Peut-être vous souvenez vous de la célèbre sortie d’un PDG d’une grande chaîne de télévision française sur le « temps de cerveau disponible ». Le propos, proprement cynique, était pourtant d’un grande lucidité : si l’attention est un marché (donc une opportunité de dépenser) et que le temps est sa monnaie, alors en effet quoi de plus normal que d’essayer d’en capter le bénéfice ? Or, les grands concurrents des divertissements sur ce marché sont précisément les apprentissages.
Se divertir : sortir de soi-même
Le divertissement au sens étymologique est une activité qui nous rend étranger à nous-même, dans laquelle on s’oublie. Cette absence, qui ne coûte aucun effort, trouve son plein accomplissement dans les supports technologiques actuels : l’accès à internet, aux réseaux sociaux, aux films, aux émissions presque sans restriction peut nous entraîner loin de nous à longueur de journée. Si internet est un formidable outil de partage des connaissances, c’est aussi un lieu où l’on peut dépenser du temps sans fournir une attention de qualité : on peut surfer sur internet pendant des heures sans rien y apprendre, y compris sur des sujets qui nous intéressent.
Or, si les adultes ont beaucoup de mal à discipliner cette tendance à l’égarement, que vont penser leurs enfants qui sont nés et qui grandissent avec l’image d’adultes plongés dans leurs smartphones dès qu’un moment de liberté se présente ?
Je n’ai nullement l’intention de faire ici un procès des appareils numériques mais il est une faille humaine qu’ils approfondissent de manière exponentielle : la volatilité de notre attention.

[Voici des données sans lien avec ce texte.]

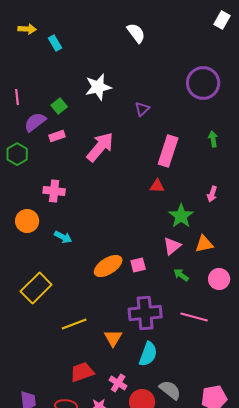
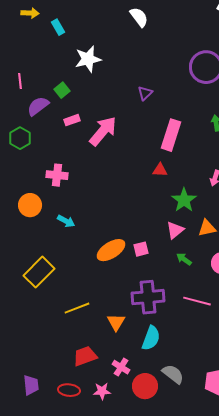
white star: (98, 87) -> (88, 59), moved
pink rectangle: (57, 136) -> (72, 120), moved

L’attention n’est pas un phénomène stable
L’humain est un être qui prend des informations, les traite pour agir de manière immédiate dans une situation donnée ou en retirer une connaissance sur le monde. Pourtant, la qualité de notre attention est variable, et nous place en situation de déséquilibre à chaque instant : qui ne s’est pas demandé, une fois cent mètres parcourus dans la rue, s’il a bien fermé la porte parce qu’il pensait à sa future journée de travail en tournant la clé dans la serrure ? « Rester attentif, nous dit Jean-Philippe Lachaux , spécialiste de l’attention et directeur de recherches en neurosciences cognitives, c’est un peu comme traverser une poutre d’un bout à l’autre, sans tomber. » Ce qui signifie que nous avons le pouvoir de focaliser notre attention, à condition de le vouloir et sur un temps précis. De cette équation naîtra une qualité d’attention qui permettra la réalisation de la tâche- ou de l’apprentissage.
Attention, frustration et apprentissage
Or, dans un monde où l’information circule vite, les comportements ne tardent à s’aligner sur cette nouvelle norme : l’impatience s’enflamme dans les files d’attente, les internautes perdent leur sang froid devant une page qui « rame » au bout de 16 secondes, les enfants se roulent par terre si le parent dit « plus tard ». Or, le phénomène d’apprentissage est à l’opposé de cette tendance:il nécessite du temps, une attention soutenue et une haute tolérance à la frustration (on ne sait pas tout, tout de suite). Etre attentif, ce serait muscler notre résistance à la distraction dans un but bien précis.
Attention et intérêt pour la tâche
Nous avons tous remarqué que notre attention est extrême lorsque le sujet ou la tâche nous intéresse. Or, la grande difficulté à l’école (et dans la vie aussi!), c’est que toutes les matières ne peuvent pas passionner votre enfant. La seule solution qui me semble viable est de tirer notre satisfaction de l’accomplissement de la tâche. Autrement dit, en trouvant un intérêt même indirect, dans le travail demandé. Cela peut-être le soin apporté à la présentation, le lien lointain que l’on peut faire avec quelque chose qui lui plaît spontanément, le plaisir du travail bien fait, une bonne note à l’évaluation… Bref, nous pouvons trouver un intérêt à tout travail, ne serait-ce en dernier ressort le fait qu’il soit accompli ! L’enfant doit pouvoir régulièrement ressentir cette satisfaction du travail terminé qui lui permettra, plus tard, d’être capable de gérer avec plus de facilité les matières qu’il aimera moins ou plus difficiles pour lui.
L’attention de notre enfant est comme un capital qu’il nous appartient de faire fructifier. En lui apprenant à résister au divertissement, en lui faisant prendre conscience que le temps est un facteur essentiel pour son apprentissage, et en lui permettant de trouver une satisfaction dans chaque tâche, nous lui donnerons des clés pour maîtriser ce à quoi il veut accorder du temps et de l’intérêt.